The Java, C, and C++ parsers also support XML Namespaces. Namespaces are a mechanism to resolve or avoid name collisions between element types (tags) or attributes in XML documents. This mechanism provides "universal" namespace element types and attribute names whose scope extends beyond the containing document. Such tags are qualified by uniform resource identifiers (URIs), such as <oracle:EMP xmlns:oracle="http://www.oracle.com/xml"/>. For example, namespaces can be used to identify an Oracle <EMP> data element as distinct from another company's definition of an <EMP> data element. This enables an application to more easily identify elements and attributes it is designed to process. The Java, C, and C++ parsers support namespaces by being able to recognize and parse universal element types and attribute names, as well as unqualified "local" element types and attribute names.

Validating and Non-Validating Mode Support

The Java, C, and C++ parsers can parse XML in validating or non-validating modes. In non-validating mode, the parser verifies that the XML is well-formed and parses the data into a tree of objects that can be manipulated by the DOM API. In validating mode, the parser verifies that the XML is well-formed and validates the XML data against the DTD (if any). Validation involves checking whether or not the attribute names and element tags are legal, whether nested elements belong where they are, and so on.

Example Code

See Chapter 24, "Using XML Parser for PL/SQL" for example code and suggestions on how to use the XML Parsers.

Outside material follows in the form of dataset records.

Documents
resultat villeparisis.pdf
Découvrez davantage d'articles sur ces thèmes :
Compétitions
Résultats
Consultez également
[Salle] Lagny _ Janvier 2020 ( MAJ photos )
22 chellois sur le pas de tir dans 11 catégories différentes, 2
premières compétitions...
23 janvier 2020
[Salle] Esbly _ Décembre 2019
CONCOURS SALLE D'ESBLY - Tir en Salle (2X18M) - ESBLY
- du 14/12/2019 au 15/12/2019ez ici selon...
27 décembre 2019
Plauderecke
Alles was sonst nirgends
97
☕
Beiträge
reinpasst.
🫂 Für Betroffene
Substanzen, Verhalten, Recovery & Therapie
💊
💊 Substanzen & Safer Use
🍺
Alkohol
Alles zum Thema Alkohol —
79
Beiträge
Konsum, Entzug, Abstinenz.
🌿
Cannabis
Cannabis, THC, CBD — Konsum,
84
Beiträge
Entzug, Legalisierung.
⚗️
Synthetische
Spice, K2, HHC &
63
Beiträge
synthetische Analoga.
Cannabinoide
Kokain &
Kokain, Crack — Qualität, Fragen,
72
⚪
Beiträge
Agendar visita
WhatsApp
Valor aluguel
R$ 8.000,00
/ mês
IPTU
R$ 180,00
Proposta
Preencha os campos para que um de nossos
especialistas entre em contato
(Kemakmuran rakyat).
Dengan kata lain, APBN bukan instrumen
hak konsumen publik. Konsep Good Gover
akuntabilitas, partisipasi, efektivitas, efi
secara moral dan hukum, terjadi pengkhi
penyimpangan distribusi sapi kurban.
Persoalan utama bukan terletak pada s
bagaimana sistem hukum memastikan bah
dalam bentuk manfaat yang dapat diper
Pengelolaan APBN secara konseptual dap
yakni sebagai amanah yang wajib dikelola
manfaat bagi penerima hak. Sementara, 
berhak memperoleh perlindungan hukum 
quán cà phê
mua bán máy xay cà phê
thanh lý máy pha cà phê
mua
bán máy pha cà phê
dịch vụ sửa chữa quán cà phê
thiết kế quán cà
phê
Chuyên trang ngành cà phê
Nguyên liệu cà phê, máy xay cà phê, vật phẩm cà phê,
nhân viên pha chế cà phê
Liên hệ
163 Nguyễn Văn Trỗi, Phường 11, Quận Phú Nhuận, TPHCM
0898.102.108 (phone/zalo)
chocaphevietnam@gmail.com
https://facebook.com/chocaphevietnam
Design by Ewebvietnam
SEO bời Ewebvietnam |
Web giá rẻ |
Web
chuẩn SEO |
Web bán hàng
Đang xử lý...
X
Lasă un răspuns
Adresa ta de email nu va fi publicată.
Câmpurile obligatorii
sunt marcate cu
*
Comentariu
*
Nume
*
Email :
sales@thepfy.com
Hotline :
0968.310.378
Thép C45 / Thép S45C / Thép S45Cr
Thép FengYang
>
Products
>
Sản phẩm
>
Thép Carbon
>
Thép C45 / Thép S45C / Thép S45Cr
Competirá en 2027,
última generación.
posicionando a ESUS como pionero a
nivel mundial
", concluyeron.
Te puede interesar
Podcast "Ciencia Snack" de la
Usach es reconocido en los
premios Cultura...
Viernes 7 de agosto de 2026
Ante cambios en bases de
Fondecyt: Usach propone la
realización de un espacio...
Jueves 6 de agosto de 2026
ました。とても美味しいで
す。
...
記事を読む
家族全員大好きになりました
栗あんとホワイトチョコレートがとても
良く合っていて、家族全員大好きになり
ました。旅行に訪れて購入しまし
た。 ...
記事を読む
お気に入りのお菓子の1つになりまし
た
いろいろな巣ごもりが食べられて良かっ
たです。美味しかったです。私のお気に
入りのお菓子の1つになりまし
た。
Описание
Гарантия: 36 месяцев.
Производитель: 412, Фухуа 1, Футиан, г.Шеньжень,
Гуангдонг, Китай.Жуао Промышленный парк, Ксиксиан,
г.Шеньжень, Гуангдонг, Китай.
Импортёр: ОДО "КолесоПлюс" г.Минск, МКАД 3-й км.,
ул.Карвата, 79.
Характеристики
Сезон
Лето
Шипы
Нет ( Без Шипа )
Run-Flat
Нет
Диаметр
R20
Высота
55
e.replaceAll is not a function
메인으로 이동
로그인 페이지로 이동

IXML Parser for PL/SQL Directory Structure

The following lists the XML Parser for PL/SQL directory structure in $ORACLE_HOME/xdk/plsql/parser:

Windows NT
- license.html - copy of license agreement
- readme.html - release and installation notes
- doc\ - directory for parser apis.
- lib\ - directory for parser sql and class files
- sample\ - sample code
UNIX
- license.html -- copy of license agreement
- readme.html -- release and installation notes
- doc/ -- directory for parser apis
- lib/ -- directory for parser sql and class files
- sample/ -- sample code files

DOM and SAX APIs

XML APIs generally fall into two categories: event-based and tree-based. An event-based API (such as SAX) uses callbacks to report parsing events to the application. The application deals with these events through customized event handlers. Events include the start and end of elements and characters. Unlike tree-based APIs, event-based APIs usually do not build in-memory tree representations of the XML documents. Therefore, in general, SAX is useful for applications that do not need to manipulate the XML tree, such as search operations, among others. For example, the following XML document:

<?xml version="1.0"?>
  <EMPLIST>
    <EMP>
     <ENAME>MARTIN</ENAME>
    </EMP>
    <EMP>
     <ENAME>SCOTT</ENAME>
    </EMP>
  </EMPLIST>

Becomes a series of linear events:

start document
start element: EMPLIST
start element: EMP
start element: ENAME
characters: MARTIN
end element: EMP
start element: EMP
start element: ENAME
characters: SCOTT
end element: EMP 
end element: EMPLIST
end document

A tree-based API (such as DOM) builds an in-memory tree representation of the XML document. It provides classes and methods for an application to navigate and process the tree. In general, the DOM interface is most useful for structural manipulations of the XML tree, such as reordering elements, adding or deleting elements and attributes, renaming elements, and so on.